The Court in Garner analyzed the three factors that courts in this circuit consider to decide whether to grant a voluntary dismissal without prejudice. Garner, Doc. No. 38 at 4-6; see also Donner v. Alcoa, Inc., 709 F.3d 694, 697 (8th Cir. 2013). The Court in Garner found that the plaintiffs' purpose for requesting dismissal—to focus their energy on prosecuting their claims against Wireless—was a proper explanation because, for example, the plaintiffs could properly pursue workers' compensation claims against Wireless. Garner, Doc. No. 38 at 4 n.1. Further, the Court in Garner found that a voluntary dismissal would not result in a significant waste of judicial time and effort at such an early stage of the case. Id. at 4-5. The Court in Garner also found that any prejudice to the defendants could be cured by attaching conditions to the dismissal. Accordingly, the Court concluded that voluntary dismissal without prejudice was appropriate, subject to the condition that if the plaintiffs re-filed the same cause of action against some or all of the dismissed defendants, the plaintiffs would be required to pay the court costs and reasonable attorneys' fees the defendants incurred in the first cause of action, less any expenses for work that could be reused in the subsequent litigation. Id. at 7. The Court concluded in Garner that this condition adequately protected the defendants from the burden of incurring duplicative expenses.
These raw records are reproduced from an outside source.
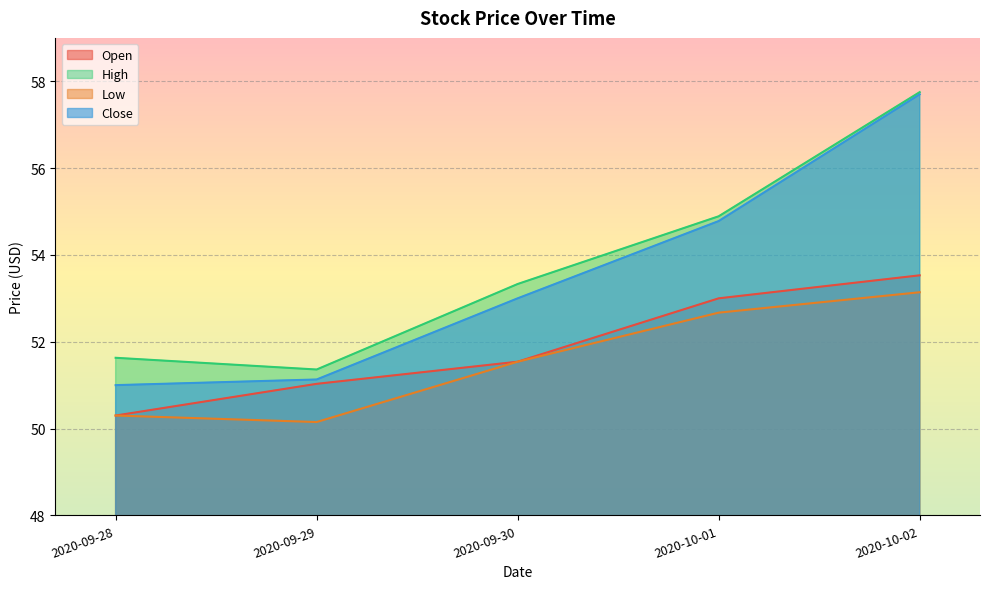

True or false: Close and Low intersect in this chart.

False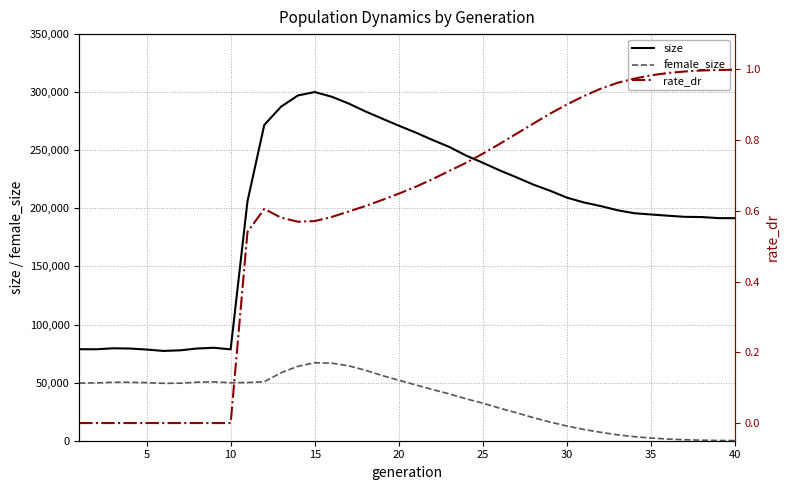

How many lines are shown in the chart?

3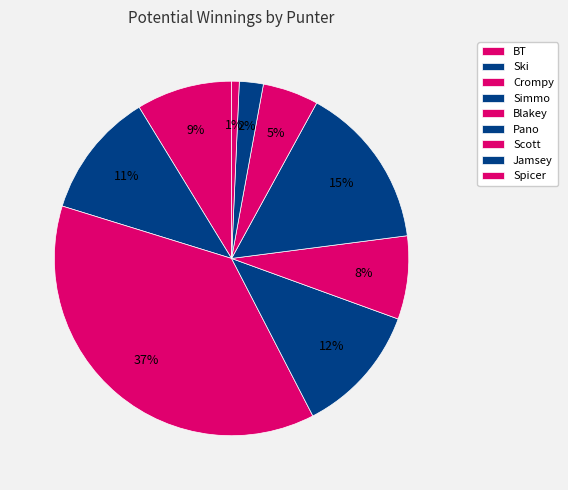

True or false: Ski accounts for 1% of the total.

False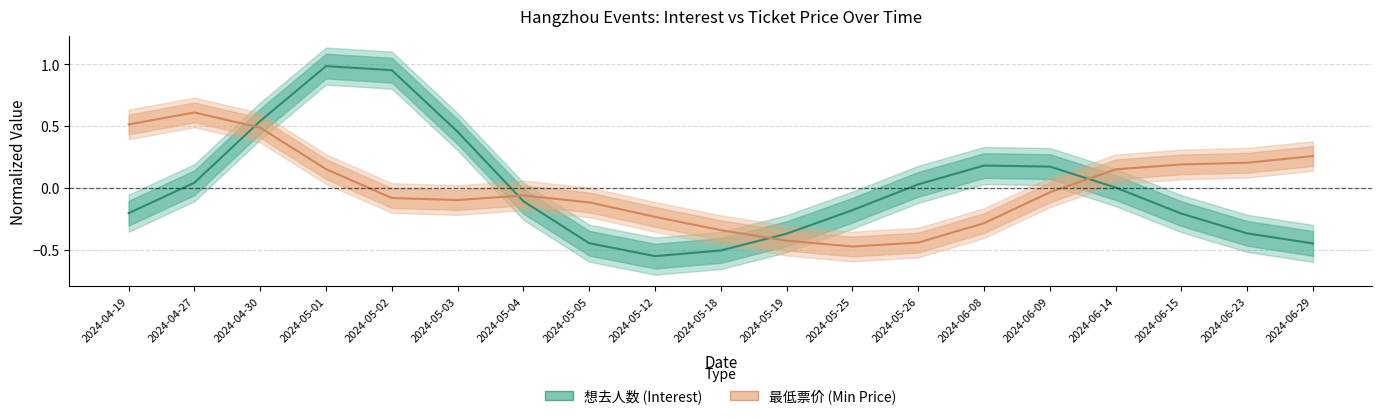

Where do 想去人数 (Interest) and 最低票价 (Min Price) first cross each other?

2024-04-27 and 2024-04-30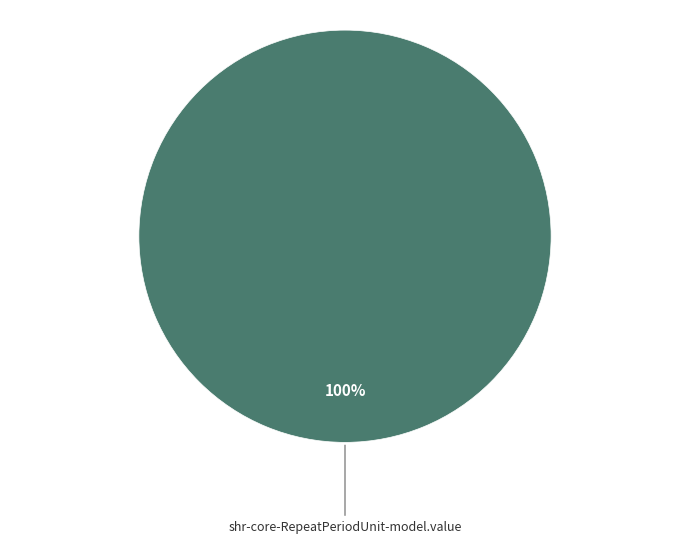

Is there a majority slice in this chart?

Yes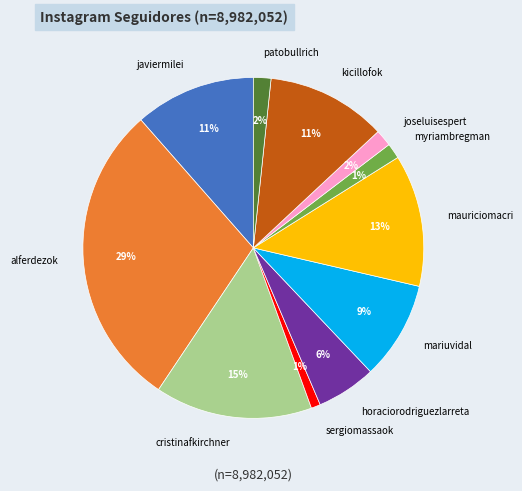

Does horaciorodriguezlarreta represent more than half of the total?

No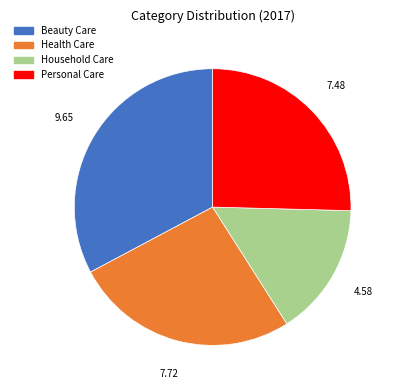

Rank the categories by value from lowest to highest.

Household Care, Personal Care, Health Care, Beauty Care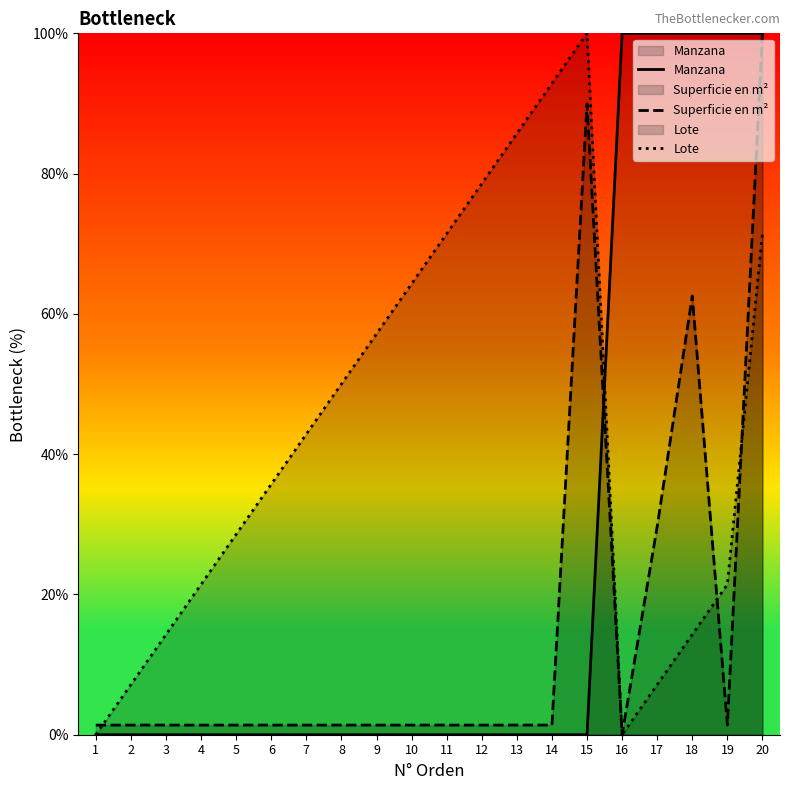

Between 10 and 17, which is larger?

17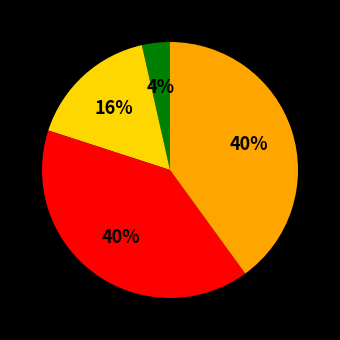

To the nearest percent, what is the average slice percentage?

25%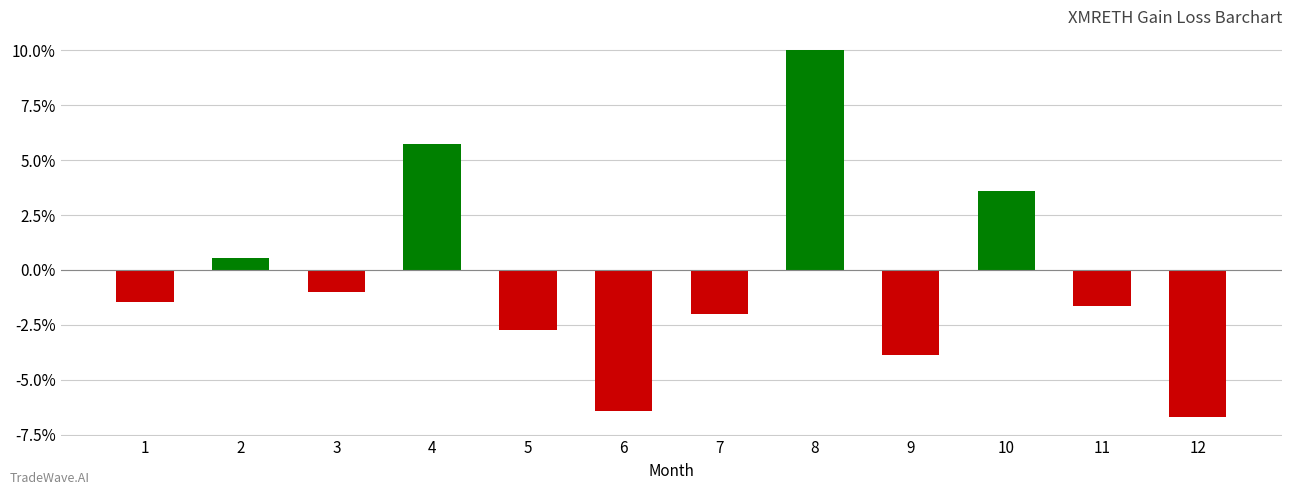

What is the greatest value displayed?

10.0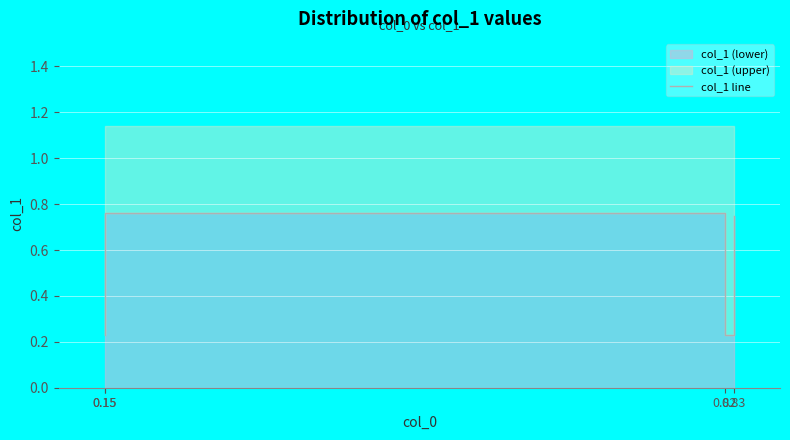

Count the values in the range 0 to 1.

4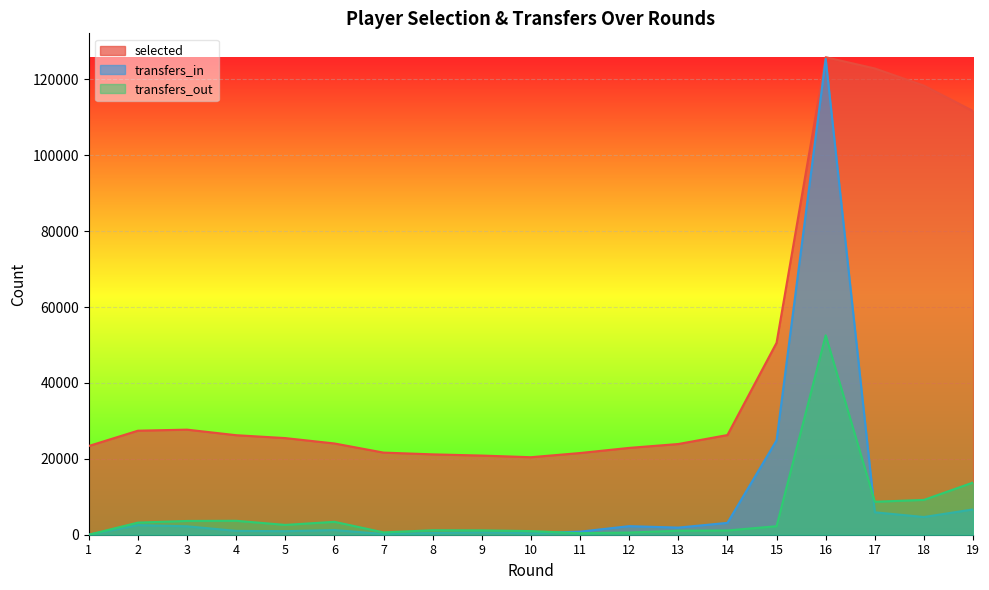

What is the sum of the transfers_out values at 11 and 2?

3591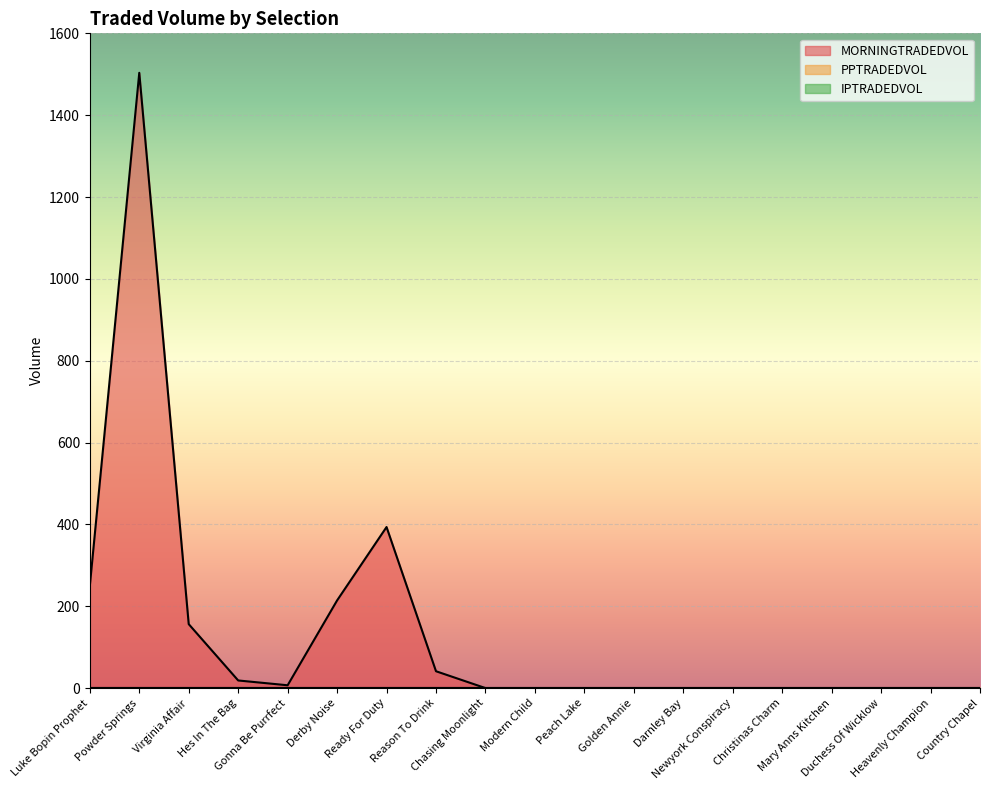

True or false: IPTRADEDVOL has a value of 0.0 at Reason To Drink.

True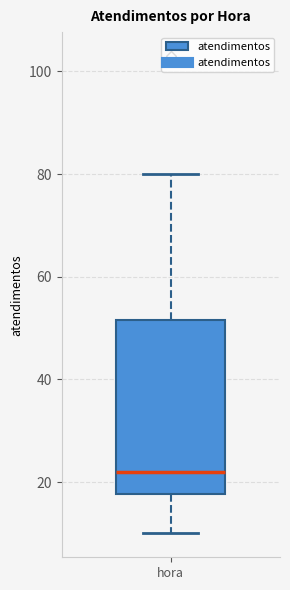

Read this box plot against the y-axis: the position of the median line, the range covered by the box, and the ends of both whiskers. The values are not printed on the chart, so give them approximately, as read against the axis.

median 22, box 18 to 52, whiskers 10 to 80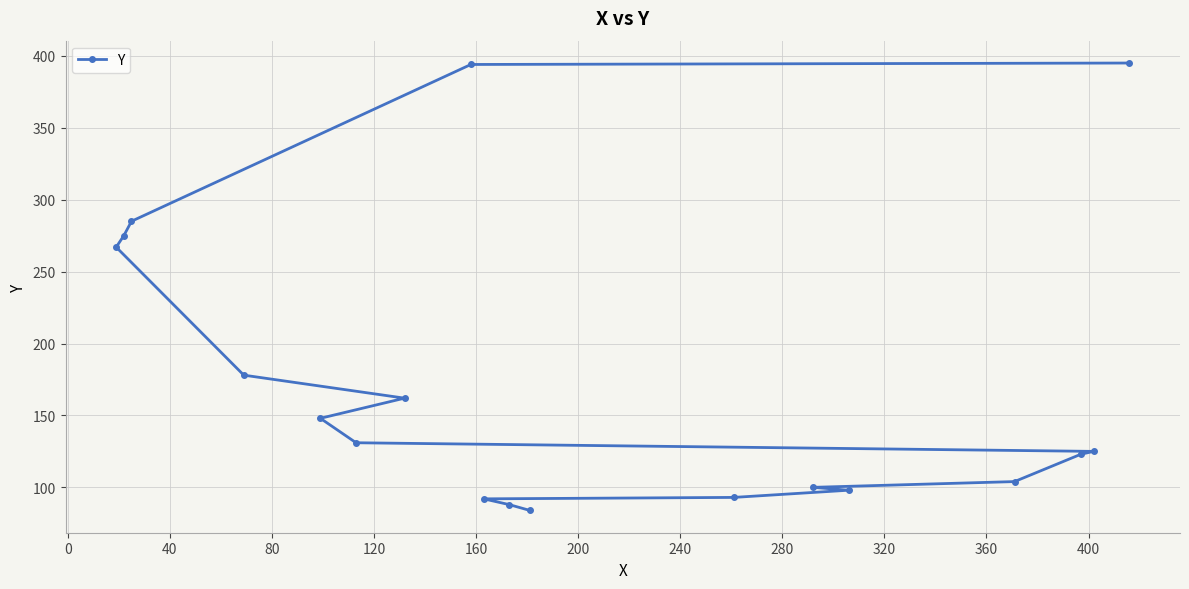

What is the minimum value shown in the chart?

84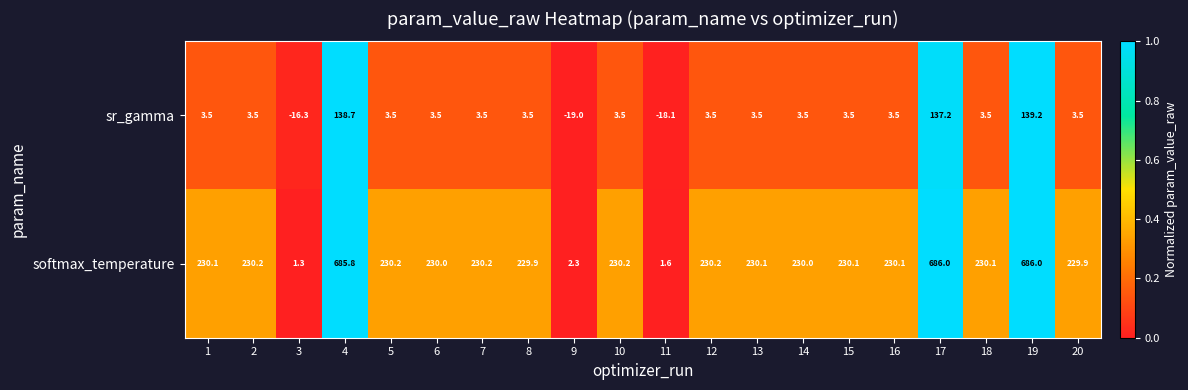

What is the average value of the softmax_temperature series?

264.2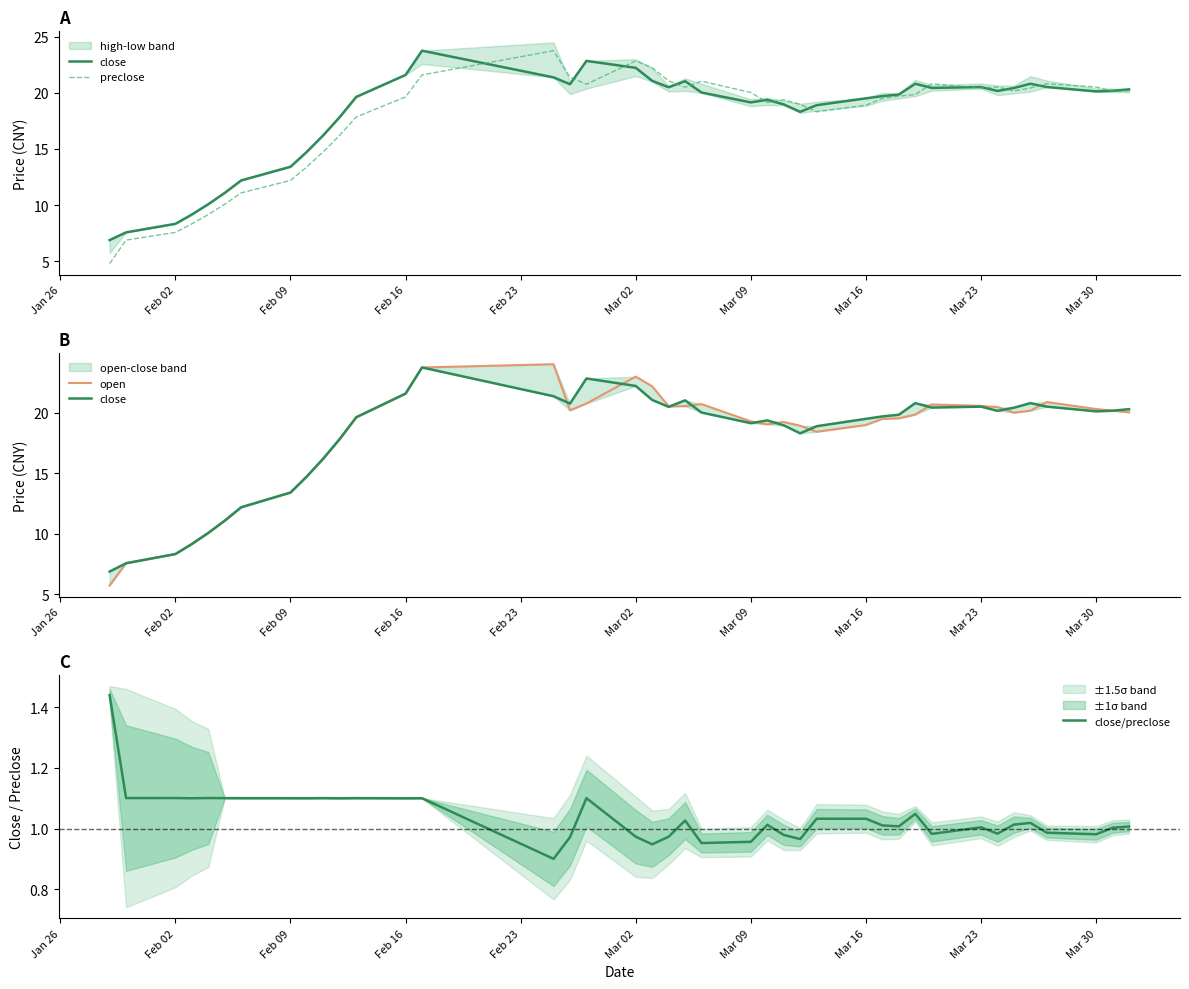

Does the chart display data point markers on the line(s)?

No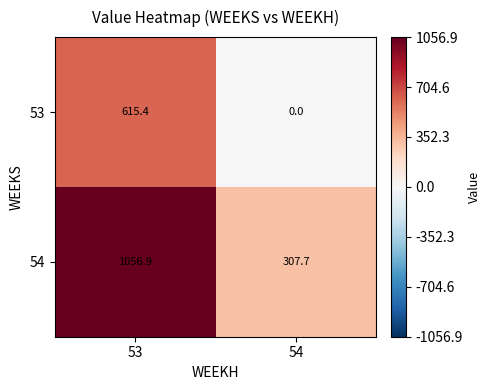

True or false: 53 has a value of 615.4 at 53.

True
Finally, the Court in Garner rejected the defendants' proposed condition seeking to limit the plaintiffs' choice of forum in re-filing any cause of action against the defendant. The Court found that such a condition would unwisely forbid the plaintiffs from resorting to the courts of their own state. Kern v. TXO Prod. Corp. 738 F.2d 968, 973 (8th Cir. 1984).
Upon review of the record in the present case, the Court will follow the approach taken in Garner.